◆ SUPPLIED MATERIAL
==========

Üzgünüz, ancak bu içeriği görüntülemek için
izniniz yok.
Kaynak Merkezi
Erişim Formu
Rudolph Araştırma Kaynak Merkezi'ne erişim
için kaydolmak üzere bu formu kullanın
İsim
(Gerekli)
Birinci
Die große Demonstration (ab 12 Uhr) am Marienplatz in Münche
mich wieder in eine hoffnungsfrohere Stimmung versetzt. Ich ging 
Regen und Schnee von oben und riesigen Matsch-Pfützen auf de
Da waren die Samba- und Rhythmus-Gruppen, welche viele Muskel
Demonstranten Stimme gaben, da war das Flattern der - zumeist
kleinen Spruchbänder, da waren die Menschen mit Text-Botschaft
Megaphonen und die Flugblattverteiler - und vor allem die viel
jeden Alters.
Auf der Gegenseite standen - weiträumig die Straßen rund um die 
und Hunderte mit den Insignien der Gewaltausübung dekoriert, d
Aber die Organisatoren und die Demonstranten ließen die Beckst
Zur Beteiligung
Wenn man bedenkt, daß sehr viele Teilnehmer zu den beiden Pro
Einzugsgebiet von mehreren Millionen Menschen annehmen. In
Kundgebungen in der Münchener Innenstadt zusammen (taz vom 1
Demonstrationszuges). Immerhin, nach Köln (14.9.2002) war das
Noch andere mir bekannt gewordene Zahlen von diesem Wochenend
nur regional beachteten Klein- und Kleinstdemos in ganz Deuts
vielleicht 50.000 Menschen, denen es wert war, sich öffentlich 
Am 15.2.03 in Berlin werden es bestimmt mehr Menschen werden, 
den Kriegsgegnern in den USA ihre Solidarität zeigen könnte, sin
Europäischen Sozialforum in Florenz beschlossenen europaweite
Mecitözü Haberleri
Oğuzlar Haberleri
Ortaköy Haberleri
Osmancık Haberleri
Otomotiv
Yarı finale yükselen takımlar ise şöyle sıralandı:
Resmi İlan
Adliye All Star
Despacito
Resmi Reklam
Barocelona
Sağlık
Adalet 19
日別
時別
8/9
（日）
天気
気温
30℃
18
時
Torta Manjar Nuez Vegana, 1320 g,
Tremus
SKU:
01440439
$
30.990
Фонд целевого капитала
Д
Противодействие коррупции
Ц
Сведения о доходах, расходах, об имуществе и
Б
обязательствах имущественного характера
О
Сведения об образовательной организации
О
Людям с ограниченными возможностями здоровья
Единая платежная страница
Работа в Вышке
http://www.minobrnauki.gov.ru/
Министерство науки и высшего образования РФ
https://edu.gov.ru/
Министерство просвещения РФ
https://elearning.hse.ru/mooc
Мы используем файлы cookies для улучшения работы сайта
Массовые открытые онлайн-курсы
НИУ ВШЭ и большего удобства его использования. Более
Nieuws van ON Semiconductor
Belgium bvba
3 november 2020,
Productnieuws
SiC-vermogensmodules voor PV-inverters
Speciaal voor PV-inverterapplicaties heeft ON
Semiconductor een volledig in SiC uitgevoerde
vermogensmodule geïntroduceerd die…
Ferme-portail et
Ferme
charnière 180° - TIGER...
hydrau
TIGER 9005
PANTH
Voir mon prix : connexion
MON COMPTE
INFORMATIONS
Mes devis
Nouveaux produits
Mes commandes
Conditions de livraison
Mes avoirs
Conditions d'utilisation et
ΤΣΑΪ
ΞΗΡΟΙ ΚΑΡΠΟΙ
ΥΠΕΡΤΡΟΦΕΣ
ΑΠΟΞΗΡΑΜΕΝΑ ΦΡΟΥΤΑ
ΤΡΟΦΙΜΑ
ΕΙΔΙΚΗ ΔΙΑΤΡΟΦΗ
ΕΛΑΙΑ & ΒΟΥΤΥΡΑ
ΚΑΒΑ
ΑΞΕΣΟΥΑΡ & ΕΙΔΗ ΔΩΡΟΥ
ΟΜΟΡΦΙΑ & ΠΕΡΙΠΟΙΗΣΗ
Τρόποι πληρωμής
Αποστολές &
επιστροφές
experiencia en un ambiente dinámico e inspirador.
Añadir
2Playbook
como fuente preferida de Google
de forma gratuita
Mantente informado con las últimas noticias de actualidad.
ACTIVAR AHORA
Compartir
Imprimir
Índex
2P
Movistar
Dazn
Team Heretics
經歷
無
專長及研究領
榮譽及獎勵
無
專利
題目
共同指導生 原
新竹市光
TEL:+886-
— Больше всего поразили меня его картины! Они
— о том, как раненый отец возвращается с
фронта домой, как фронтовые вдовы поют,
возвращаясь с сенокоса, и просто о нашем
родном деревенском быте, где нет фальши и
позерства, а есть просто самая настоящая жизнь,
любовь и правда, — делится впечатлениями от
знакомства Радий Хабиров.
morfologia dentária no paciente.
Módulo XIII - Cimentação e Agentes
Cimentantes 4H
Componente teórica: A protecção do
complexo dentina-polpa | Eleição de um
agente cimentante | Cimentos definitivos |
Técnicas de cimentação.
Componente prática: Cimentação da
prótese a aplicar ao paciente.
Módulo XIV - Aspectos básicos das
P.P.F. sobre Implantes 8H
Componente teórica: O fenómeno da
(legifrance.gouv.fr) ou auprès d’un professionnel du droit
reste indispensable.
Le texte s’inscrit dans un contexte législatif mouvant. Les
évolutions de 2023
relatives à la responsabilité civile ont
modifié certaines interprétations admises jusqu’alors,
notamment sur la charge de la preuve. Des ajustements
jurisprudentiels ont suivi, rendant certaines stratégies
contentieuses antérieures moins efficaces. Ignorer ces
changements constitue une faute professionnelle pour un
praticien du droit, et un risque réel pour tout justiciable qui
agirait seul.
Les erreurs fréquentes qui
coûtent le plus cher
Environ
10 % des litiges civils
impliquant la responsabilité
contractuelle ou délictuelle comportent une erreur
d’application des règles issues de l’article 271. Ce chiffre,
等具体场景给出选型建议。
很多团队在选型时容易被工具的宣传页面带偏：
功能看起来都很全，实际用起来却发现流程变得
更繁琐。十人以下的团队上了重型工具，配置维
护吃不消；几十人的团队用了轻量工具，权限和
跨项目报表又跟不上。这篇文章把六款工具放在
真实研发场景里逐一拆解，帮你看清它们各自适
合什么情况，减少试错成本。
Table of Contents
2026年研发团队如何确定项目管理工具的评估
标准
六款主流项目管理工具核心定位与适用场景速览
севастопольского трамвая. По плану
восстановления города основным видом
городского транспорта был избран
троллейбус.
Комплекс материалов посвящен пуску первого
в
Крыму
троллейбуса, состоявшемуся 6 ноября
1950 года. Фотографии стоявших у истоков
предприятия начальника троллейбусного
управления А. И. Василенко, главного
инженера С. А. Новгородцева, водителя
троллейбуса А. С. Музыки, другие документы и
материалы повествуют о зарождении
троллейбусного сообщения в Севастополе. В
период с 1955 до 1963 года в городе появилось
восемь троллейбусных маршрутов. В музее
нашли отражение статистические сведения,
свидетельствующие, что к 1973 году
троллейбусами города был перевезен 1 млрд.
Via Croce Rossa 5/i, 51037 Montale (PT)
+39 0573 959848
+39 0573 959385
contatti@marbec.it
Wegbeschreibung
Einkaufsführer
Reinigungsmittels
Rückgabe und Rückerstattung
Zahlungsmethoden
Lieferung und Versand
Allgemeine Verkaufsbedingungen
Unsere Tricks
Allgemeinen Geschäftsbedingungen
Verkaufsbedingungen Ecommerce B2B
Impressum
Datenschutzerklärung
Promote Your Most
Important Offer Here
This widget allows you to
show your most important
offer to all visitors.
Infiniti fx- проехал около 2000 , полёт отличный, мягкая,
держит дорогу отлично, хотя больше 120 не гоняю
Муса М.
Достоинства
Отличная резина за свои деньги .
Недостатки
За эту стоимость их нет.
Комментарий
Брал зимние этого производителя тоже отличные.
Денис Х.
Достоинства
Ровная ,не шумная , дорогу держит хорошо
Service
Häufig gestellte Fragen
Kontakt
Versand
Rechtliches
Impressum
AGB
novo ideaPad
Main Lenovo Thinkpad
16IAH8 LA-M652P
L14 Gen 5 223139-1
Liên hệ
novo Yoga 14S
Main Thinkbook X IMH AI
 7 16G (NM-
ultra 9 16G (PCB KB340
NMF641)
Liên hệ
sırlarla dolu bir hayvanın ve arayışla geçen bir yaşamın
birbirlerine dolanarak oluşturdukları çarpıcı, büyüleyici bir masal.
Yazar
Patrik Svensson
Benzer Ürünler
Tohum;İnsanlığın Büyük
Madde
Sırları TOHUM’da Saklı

==========

◆ EXERCISE
Express the part of the listing that runs from its first line through the line containing "Auf der Gegenseite", both ends included, as a JSON list of strings with one string per line and blank lines left out.

◆ RESULT
[
  "Üzgünüz, ancak bu içeriği görüntülemek için",
  "izniniz yok.",
  "Kaynak Merkezi",
  "Erişim Formu",
  "Rudolph Araştırma Kaynak Merkezi'ne erişim",
  "için kaydolmak üzere bu formu kullanın",
  "İsim",
  "(Gerekli)",
  "Birinci",
  "Die große Demonstration (ab 12 Uhr) am Marienplatz in Münche",
  "mich wieder in eine hoffnungsfrohere Stimmung versetzt. Ich ging ",
  "Regen und Schnee von oben und riesigen Matsch-Pfützen auf de",
  "Da waren die Samba- und Rhythmus-Gruppen, welche viele Muskel",
  "Demonstranten Stimme gaben, da war das Flattern der - zumeist",
  "kleinen Spruchbänder, da waren die Menschen mit Text-Botschaft",
  "Megaphonen und die Flugblattverteiler - und vor allem die viel",
  "jeden Alters.",
  "Auf der Gegenseite standen - weiträumig die Straßen rund um die "
]